A scientific study called "Scan Pyramids" ushered in November 2015 has revealed that the ancient Great Pyramid of Giza built as a tomb for the pharaoh Khufu, has some mysterious cavity or void inside, triggering an unprecedented interest among experts.
The thermal mapping of Great Pyramid of Giza included four masterpieces of the Fourth Dynasty (2575-2465): on the site of Dahshur, about 15 kilometers south of Saqqara.
The second one is the South pyramid, called the Bent, and third one is the North pyramid, called the Red, both built by Snefru (2575 - 2551). The fourth one is about 20 kilometers from Cairo. The pyramids of Khufu and Khafre were built by the son and grand-son of Snefru.
"Such a big void can't be an accident," stressed Mehdi Tayoubi, president of the non-profit Heritage Innovation Preservation Institute in Paris, who led the research.
Built with an estimated 2.3 million stone blocks and standing 140 meters tall and 230 meters wide, the Great Pyramid is an engineering marvel, built for Khufu, who died in 2566 B.C.
Using cosmic rays, subatomic particles from above, the new team of physicists found a previously unknown void within the pyramid by obtaining its imaging with more powerful particles called muons. Tens of thousands of muons scan each square meter of Earth. Unlike electrons which pierce a few centimeters, muons are 207 times as massive and travel through hundreds of meters of stone before being absorbed.
Though muon imaging was undertaken in the late 1960s, no anamolies were found. And 30 years ago, when EDF foundation detected a density anomaly in the form of a spiral in Khufu, it led to seek more scientific imaging of the pyramids without causing any material destruction.
In November 2015, using the techniques developed in Japan by the teams of KEK (High Energy Accelerator research Organization) and Nagoya University, a muon radiography centre was set up in Cairo to get concrete results.
The current experiment has revealed the presence of three known large cavities: the queen's and king's chambers, and a long corridor that connects them, known as the grand gallery. Surprisingly, they spotted a new void area above the grand gallery, which is mysterious.
The new cavity measuring 8 meters high, 2 meters wide and about 30 meters long — like a cathedral, rising 20 meters above the ground in the pyramid's core has become the major focus now triggering new interest in the study of pyramids by particle scientists, let alone archaeologists till recently.
Archaeologist Mark Lehner, director of Ancient Egypt Research Associates in Boston, who was not part of the current research team, said:"It's not the ideal place to contain a body." Perhaps, it could be a symbolic void meant to be a passage for the pharaoh's soul to heavens, Tayoubi explains.

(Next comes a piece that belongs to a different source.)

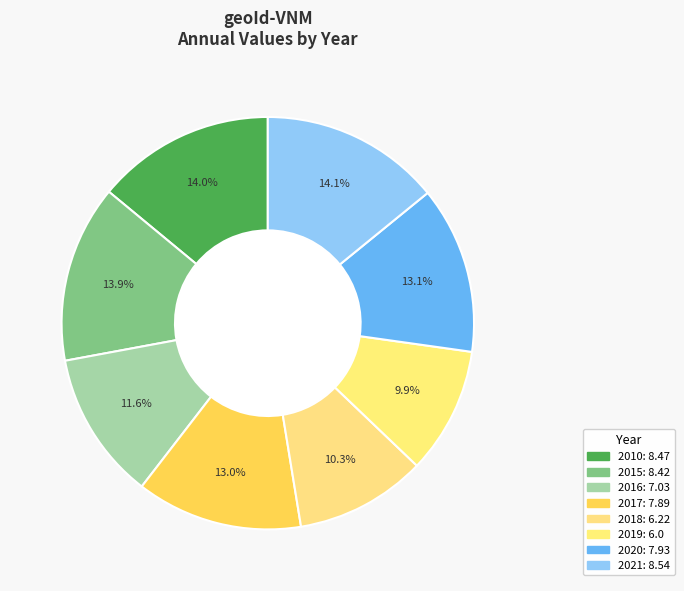

Which category has the smallest portion of the pie?

2019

Zahi Hawass, an Egyptologist who chaired the panel to review the latest project, rules out the possibility that the cavity could be a "secret room." He suggested that it could be part of the construction strategy to relieve the weight of the stone blocks above the grand gallery and to save it from collapse, and to protect the core chamber.
Mehdi Tayoubi is hopeful that their findings, published in Nature, would prepare the path for future scientific research missions.